Les Arabes ont connaissance de cet écrivain et de ses ouvrages. Ils croient que lui ou son aïeul a été vizir de Salomon, et ils lui donnent une femme fort vertueuse qui se nomme Fikia, et dont la vie a été écrite en Arabe. On trouve aussi un livre arabe intitulé : Les Sentences et la Sagesse de Jésus, fils de Sirach.
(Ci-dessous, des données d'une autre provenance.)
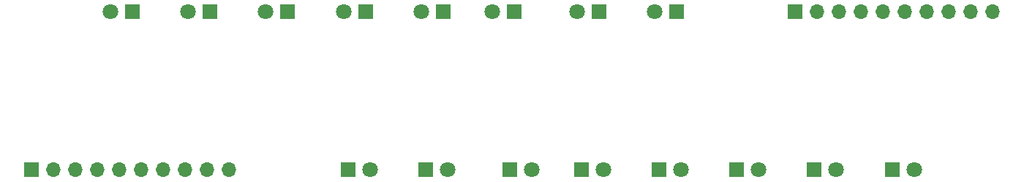
<source format=gbs>
G04 #@! TF.GenerationSoftware,KiCad,Pcbnew,(5.1.6-0-10_14)*
G04 #@! TF.CreationDate,2021-06-29T11:03:14+09:00*
G04 #@! TF.ProjectId,qPCR-panel_led_20210629,71504352-2d70-4616-9e65-6c5f6c65645f,rev?*
G04 #@! TF.SameCoordinates,Original*
G04 #@! TF.FileFunction,Soldermask,Bot*
G04 #@! TF.FilePolarity,Negative*
%FSLAX46Y46*%
G04 Gerber Fmt 4.6, Leading zero omitted, Abs format (unit mm)*
G04 Created by KiCad (PCBNEW (5.1.6-0-10_14)) date 2021-06-29 11:03:14*
%MOMM*%
%LPD*%
G01*
G04 APERTURE LIST*
%ADD10R,1.800000X1.800000*%
%ADD11C,1.800000*%
%ADD12R,1.700000X1.700000*%
%ADD13O,1.700000X1.700000*%
G04 APERTURE END LIST*
D10*
X182230000Y-71122000D03*
D11*
X184770000Y-71122000D03*
X175770000Y-71122000D03*
D10*
X173230000Y-71122000D03*
X164230000Y-71122000D03*
D11*
X166770000Y-71122000D03*
X157770000Y-71122000D03*
D10*
X155230000Y-71122000D03*
X146230000Y-71122000D03*
D11*
X148770000Y-71122000D03*
X140540000Y-71122000D03*
D10*
X138000000Y-71122000D03*
X128230000Y-71122000D03*
D11*
X130770000Y-71122000D03*
X121770000Y-71122000D03*
D10*
X119230000Y-71122000D03*
D12*
X82634254Y-71122000D03*
D13*
X85174254Y-71122000D03*
X87714254Y-71122000D03*
X90254254Y-71122000D03*
X92794254Y-71122000D03*
X95334254Y-71122000D03*
X97874254Y-71122000D03*
X100414254Y-71122000D03*
X102954254Y-71122000D03*
X105494254Y-71122000D03*
D10*
X94270000Y-52722000D03*
D11*
X91730000Y-52722000D03*
X100730000Y-52722000D03*
D10*
X103270000Y-52722000D03*
X112270000Y-52722000D03*
D11*
X109730000Y-52722000D03*
X118730000Y-52722000D03*
D10*
X121270000Y-52722000D03*
X130270000Y-52722000D03*
D11*
X127730000Y-52722000D03*
X135960000Y-52722000D03*
D10*
X138500000Y-52722000D03*
X148270000Y-52722000D03*
D11*
X145730000Y-52722000D03*
X154730000Y-52722000D03*
D10*
X157270000Y-52722000D03*
D12*
X171005746Y-52722000D03*
D13*
X173545746Y-52722000D03*
X176085746Y-52722000D03*
X178625746Y-52722000D03*
X181165746Y-52722000D03*
X183705746Y-52722000D03*
X186245746Y-52722000D03*
X188785746Y-52722000D03*
X191325746Y-52722000D03*
X193865746Y-52722000D03*
M02*

</source>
Nous avons parlé assez au long du livre de l’Ecclésiastique dans l’article Ecclesiastique. On peut voir ce que nous avons dit, et de l’auteur, et du livre, et de sa canonicité, et de son traducteur, et du temps auquel ils vivaient l’un et l’autre. Nous n’en dirons pas davantage en cet endroit.

Jésus (5)

Autrement Jason, grand prêtre des Juifs, intrus en la place d’Onias 3. Voyez ci-devant Jason.

Jésus (6)

Fils de Phabis, grand prêtre des Juifs, successeur d’Ananel et prédécesseur de Simon, fils de Boéthus. Il ne fut que peu de temps pontife. Il fut déposé par le grand Hérode, l’an du monde 3981, avant Jésus-Christ 19, avant l’ère vulgaire 23. On ne sait aucune particularité de sa vie.

Jésus (7)

Fils de Sias, souverain pontife des Juifs, succéda à Eléazar, et eut pour successeur Joazas, sous le règne d’Archélaüs, fils d’Hérode. Ce Jésus, fils de Sias, ne fut pontife au plus que quatre ans, ayant été déposé en 4009, et son prédécesseur n’ayant été-établi qu’en 4004.

Jésus (8)

Fils de Damnée, grand prêtre des Juifs, fut établi par le roi Agrippa, l’an de Jésus-Christ 63, et déposé la même année. Il succéda à Ananus, et eut pour successeur Jésus, fils de Gamaliel.

Jésus (9)

Fils de Gamaliel, grand prêtre des Juifs, successeur de Jésus, fils de Damnée, et prédécesseur de Matthias, fils de Théophile. Les deux pontifes Jésus, fils de Damnée, et Jésus, fils de Gamaliel ayant chacun leur parti dans le temple et dans la ville, disputèrent le pontificat les armes à la main. Agrippa, pour apaiser cette sanglante dispute, les déposa tous deux, et mit en leur place Matthias, fils de Théophile, l’an de Jésus-Christ 64.